GNU grep 2.12 changes behavior of recursion options, breaks existing scripts

js2 · on July 26, 2012

Here's the change and it's justification:

http://git.savannah.gnu.org/cgit/grep.git/commit/?id=c6e3ea6...

Change -r to follow only command-line symlinks, and by default to read only devices named on the command line. This is a simple way to get a more-useful behavior when searching random directories; the idea is to use 'find' if you want something fancy. -R acts as before and gets a new alias --dereference-recursive.

Personally I think breaking compatibility for this change was a poor decision.

akkartik · on July 26, 2012

That link doesn't work. I thought at first that it was incorrectly copied, but you can see it here:

http://git.savannah.gnu.org/cgit/grep.git/log/?qt=grep&q...
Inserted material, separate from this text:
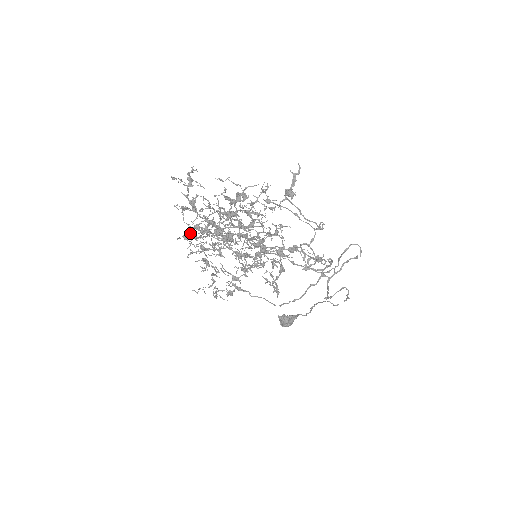
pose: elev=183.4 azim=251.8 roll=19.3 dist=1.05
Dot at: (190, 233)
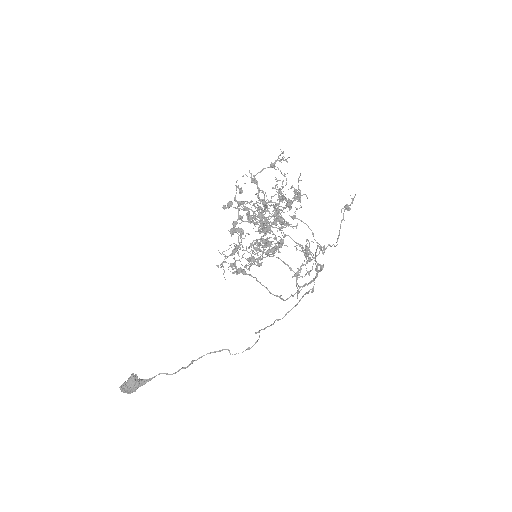
Dot at: occluded
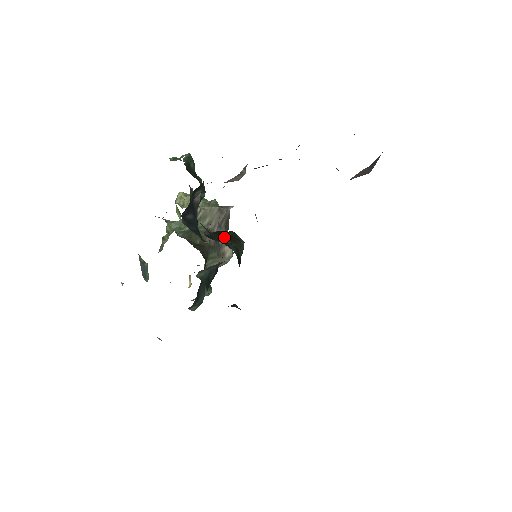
And clicking on it says 'No repositories found'. Anybody else have this problem?

js2 · on July 26, 2012

Alternate link:

http://repo.or.cz/w/grep.git/commit/c6e3ea61d9f08aa0128a0eb1...

(Yea for the "D" in DVCS.)

Also, the corresponding bug which has additional discussion:

http://savannah.gnu.org/bugs/?17623

Ralith · on July 26, 2012

Just FYI, "Yea" and "Yay" are not synonymous.

js2 · on July 26, 2012

Doh. I see I mistyped "its" up above as well. (Or maybe iOS did that for me.)

cschramm · on July 26, 2012

Yes, seems like Savannah can't completely handle HN ;)

akkartik · on July 26, 2012

The error message doesn't suggest this is a load issue. Also, wouldn't the entire app go down rather than a single link?

cschramm · on July 26, 2012

If it's not a load issue and neither some intended limitation to prevent load issues, somebody pulled it on purpose. ...which I actually included in not being able to handle HN. ;)

cschramm · on July 27, 2012

The commit details are back now. :)

morsch · on July 26, 2012

the idea is to use 'find' if you want something fancy

I don't get it, can someone explain? It also appears in the ML thread linked elsewhere, and I don't understand it there either. (I understand the reasons for the change in behaviour, just not this specific line.)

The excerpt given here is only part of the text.